Since a large proportion of illicit streaming takes place through set-top devices, CAP’s 21 members want the authorities to block the software inside them that enables piracy, Straits Times reports.
“Within the Asia-Pacific region, Singapore is the worst in terms of availability of illicit streaming devices,” said CAP General Manager Neil Gane.
“They have access to hundreds of illicit broadcasts of channels and video-on-demand content.”
There are no precise details on CAP’s demands but it is far from clear how any government could effectively block software.
Blocking access to the software package itself would prove all but impossible, so that would leave blocking the infrastructure the software uses.

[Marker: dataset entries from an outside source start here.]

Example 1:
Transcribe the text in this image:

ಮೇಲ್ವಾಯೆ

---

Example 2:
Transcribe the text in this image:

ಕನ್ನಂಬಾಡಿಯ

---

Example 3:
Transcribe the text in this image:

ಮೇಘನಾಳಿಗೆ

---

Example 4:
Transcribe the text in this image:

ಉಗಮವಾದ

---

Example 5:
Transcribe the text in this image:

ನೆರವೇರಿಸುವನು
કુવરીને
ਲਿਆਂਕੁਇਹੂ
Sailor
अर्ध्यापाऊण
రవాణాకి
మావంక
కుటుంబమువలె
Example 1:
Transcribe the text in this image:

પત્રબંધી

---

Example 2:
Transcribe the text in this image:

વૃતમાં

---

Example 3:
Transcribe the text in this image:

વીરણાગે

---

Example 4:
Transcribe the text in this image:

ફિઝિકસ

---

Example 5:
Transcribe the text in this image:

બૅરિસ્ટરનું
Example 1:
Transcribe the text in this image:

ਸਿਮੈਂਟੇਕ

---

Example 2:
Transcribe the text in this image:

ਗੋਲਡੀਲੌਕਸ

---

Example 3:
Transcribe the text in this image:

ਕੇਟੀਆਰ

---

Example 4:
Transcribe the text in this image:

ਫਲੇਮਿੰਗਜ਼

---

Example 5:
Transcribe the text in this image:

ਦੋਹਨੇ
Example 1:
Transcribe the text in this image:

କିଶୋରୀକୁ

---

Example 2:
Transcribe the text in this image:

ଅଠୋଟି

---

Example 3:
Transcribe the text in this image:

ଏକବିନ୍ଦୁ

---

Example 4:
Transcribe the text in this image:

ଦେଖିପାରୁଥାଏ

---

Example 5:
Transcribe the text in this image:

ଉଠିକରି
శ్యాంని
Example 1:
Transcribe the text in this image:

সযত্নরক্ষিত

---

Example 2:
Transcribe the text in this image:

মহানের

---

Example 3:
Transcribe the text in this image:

While that would be relatively straightforward technically, the job would be large and fast-moving, particularly when dozens of apps and addons would need to be targeted.
However, CAP is also calling on the authorities to block pirate streams from entering Singapore. The country already has legislation in place that can be used for site-blocking, so that is not out of the question. It’s notable that the English Premier League is part of the CAP coalition and following legal action taken in the UK earlier this year, now has plenty of experience in blocking streams, particularly of live broadcasts.
While that is a game of cat-and-mouse, TorrentFreak sources that have been monitoring the Premier League’s actions over the past several months report that the soccer outfit has become more effective over time. Its blocks can still be evaded but it can be hard work for those involved. That kind of expertise could prove invaluable to CAP.
“The Premier League is currently engaged in its most comprehensive global anti-piracy programme,” a spokesperson told ST. “This includes supporting our broadcast partners in South-east Asia with their efforts to prevent the sale of illicit streaming devices.”
In common with other countries around the world, the legality of using ‘pirate’ streaming boxes is somewhat unclear in Singapore. A Bloomberg report cites a local salesman who reports sales of 10 to 20 boxes on a typical weekend, rising to 300 a day during electronic fairs. He believes the devices are legal, since they don’t download full copies of programs.
While that point is yet to be argued in court (previously an Intellectual Property Office of Singapore spokesperson said that copyright owners could potentially go after viewers), it seems unlikely that those selling the devices will be allowed to continue completely unhindered. The big question is how current legislation can be successfully applied.